I don't know how many of them could describe the sex habits of a chimpanzee or a sea horse but they still loved one another and were not into threesome or spouse loaning to any Polly. None of them have ever been on the Jerry Springer show.
Would you want your grand kids to be raised in a polyamorous context, especially a polyamorous context where new partners were added and old subtracted as your daughter and her partners decided? Can you say that is what is in their best interest?
I asked before if you could offer some details about what you are imagining poly is like (also, curious why you spell it like the parrot name, but that's somewhat beside the point). Is this that little bit of insight?
Do you realize that there are a million and a half ways to do poly, and that, when you get into long-standing relationships, they usually look
nothing like what you've described above?
(Another aside--the word "loaning," what's up with that? People aren't property. That's the whole point of this.)
I do know one poly family that is raising a child. They're the one I described earlier, with two women who are married to each other and both their boyfriends, all living together. The baby is now 6 months old, and they mentioned once that nobody's had sex since he was born. Aside from baby stuff, the most exciting thing that's happened among them lately was one of the mothers being diagnosed with Lyme disease, (there's no indication it was contracted from an outdoor orgy.)
The bit about new partners being added and subtracted as "your daughter and her partners decided" confuses me a bit. Who else would decide?
My take--raising kids in a poly family is just like raising kids in
any family. Keep a critical mass worth of their life consistent. Not
everything has to be, but enough that any changes will be experienced as variety in a stable universe, rather than yet integral change in a constantly shifting universe.
+++
* _What the exercise asks_:
Transcribe the part of the polyamory discussion that opens with the words containing "(Another aside--the word" and closes with "an outdoor orgy.)".
+++
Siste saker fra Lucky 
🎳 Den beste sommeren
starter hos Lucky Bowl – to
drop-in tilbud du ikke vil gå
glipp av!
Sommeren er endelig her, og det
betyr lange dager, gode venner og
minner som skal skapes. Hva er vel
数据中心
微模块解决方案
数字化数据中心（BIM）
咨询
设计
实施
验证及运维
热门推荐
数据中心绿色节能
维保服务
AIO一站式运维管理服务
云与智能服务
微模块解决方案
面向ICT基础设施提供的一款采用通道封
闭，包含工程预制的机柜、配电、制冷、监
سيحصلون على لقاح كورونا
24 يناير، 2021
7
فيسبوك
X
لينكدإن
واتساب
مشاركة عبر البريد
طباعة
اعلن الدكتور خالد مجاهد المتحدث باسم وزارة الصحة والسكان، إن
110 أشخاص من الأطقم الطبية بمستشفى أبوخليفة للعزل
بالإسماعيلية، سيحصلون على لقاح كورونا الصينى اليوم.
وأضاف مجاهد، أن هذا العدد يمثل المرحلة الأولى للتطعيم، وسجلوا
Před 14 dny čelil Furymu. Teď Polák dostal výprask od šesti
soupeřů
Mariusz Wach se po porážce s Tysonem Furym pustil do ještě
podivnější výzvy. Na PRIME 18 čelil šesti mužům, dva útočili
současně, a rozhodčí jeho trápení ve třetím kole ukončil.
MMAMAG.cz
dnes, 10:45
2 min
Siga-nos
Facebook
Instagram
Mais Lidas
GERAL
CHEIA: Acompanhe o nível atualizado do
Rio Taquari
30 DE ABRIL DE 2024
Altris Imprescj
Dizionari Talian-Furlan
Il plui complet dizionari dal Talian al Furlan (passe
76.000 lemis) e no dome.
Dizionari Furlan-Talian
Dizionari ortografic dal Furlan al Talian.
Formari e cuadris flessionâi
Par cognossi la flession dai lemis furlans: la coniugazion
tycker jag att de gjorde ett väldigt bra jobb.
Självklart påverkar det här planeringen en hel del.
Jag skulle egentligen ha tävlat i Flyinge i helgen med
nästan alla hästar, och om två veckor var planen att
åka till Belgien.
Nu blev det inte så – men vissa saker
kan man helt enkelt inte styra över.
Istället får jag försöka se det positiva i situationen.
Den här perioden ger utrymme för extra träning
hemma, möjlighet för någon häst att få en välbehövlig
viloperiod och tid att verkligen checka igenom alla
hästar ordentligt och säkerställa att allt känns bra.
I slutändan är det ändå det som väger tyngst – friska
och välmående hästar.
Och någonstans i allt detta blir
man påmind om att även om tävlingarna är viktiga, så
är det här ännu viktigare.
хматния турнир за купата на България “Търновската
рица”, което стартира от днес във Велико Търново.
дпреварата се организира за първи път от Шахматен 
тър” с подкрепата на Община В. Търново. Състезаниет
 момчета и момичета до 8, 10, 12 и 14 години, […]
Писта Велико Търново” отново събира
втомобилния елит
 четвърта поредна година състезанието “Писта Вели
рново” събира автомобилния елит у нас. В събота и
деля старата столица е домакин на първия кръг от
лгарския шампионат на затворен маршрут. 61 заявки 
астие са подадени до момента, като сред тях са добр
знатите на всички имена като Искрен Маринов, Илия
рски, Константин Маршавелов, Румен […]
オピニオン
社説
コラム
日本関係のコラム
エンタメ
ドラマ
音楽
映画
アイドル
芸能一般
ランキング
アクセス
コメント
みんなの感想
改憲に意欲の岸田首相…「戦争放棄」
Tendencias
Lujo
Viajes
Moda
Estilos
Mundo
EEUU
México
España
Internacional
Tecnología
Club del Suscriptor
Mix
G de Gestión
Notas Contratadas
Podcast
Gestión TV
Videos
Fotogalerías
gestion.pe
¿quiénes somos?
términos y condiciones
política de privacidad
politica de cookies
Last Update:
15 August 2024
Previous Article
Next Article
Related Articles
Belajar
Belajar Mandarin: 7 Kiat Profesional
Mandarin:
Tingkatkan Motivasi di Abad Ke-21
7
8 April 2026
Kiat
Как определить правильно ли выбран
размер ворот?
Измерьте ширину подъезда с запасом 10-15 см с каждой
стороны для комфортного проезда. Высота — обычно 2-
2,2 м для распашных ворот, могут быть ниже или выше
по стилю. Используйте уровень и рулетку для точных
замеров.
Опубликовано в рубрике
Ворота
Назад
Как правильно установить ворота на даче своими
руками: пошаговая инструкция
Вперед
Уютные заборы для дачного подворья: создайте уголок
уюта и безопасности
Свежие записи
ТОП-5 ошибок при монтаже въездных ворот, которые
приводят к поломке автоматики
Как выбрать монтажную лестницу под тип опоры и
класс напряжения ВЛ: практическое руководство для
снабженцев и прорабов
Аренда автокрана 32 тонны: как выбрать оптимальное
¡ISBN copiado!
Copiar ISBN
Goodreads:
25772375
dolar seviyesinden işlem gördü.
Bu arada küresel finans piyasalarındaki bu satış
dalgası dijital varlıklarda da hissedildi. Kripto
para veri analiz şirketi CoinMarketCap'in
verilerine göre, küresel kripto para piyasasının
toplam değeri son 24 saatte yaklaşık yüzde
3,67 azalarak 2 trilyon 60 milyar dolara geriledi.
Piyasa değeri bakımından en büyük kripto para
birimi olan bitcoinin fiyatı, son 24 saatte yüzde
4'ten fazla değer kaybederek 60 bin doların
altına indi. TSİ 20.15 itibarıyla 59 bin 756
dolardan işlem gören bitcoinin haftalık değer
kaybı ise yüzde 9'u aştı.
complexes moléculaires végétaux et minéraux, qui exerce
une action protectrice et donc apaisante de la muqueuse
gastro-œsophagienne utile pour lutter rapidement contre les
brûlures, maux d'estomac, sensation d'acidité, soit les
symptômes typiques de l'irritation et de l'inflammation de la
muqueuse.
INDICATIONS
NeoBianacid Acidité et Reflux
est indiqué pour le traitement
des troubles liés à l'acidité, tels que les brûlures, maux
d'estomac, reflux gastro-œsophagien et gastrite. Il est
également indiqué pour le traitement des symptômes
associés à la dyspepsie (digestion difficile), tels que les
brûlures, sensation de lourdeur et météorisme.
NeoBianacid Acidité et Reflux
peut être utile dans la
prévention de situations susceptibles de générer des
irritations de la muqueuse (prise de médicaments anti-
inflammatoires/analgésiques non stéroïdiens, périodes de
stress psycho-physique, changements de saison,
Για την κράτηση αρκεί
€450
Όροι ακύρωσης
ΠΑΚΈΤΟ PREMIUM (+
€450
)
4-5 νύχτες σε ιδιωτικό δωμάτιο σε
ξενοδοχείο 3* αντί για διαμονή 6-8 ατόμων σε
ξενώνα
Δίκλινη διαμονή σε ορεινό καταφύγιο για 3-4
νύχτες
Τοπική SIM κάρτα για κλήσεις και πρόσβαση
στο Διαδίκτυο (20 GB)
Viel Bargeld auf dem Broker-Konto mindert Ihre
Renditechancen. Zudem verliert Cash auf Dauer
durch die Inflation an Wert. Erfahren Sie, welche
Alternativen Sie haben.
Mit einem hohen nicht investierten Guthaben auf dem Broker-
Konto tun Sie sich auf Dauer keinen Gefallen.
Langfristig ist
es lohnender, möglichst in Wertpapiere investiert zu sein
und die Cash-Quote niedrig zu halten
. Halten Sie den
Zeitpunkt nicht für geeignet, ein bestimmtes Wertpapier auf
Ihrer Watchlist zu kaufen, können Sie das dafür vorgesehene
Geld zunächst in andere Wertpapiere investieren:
+++
* _Task output_:
(Another aside--the word "loaning," what's up with that? People aren't property. That's the whole point of this.)
I do know one poly family that is raising a child. They're the one I described earlier, with two women who are married to each other and both their boyfriends, all living together. The baby is now 6 months old, and they mentioned once that nobody's had sex since he was born. Aside from baby stuff, the most exciting thing that's happened among them lately was one of the mothers being diagnosed with Lyme disease, (there's no indication it was contracted from an outdoor orgy.)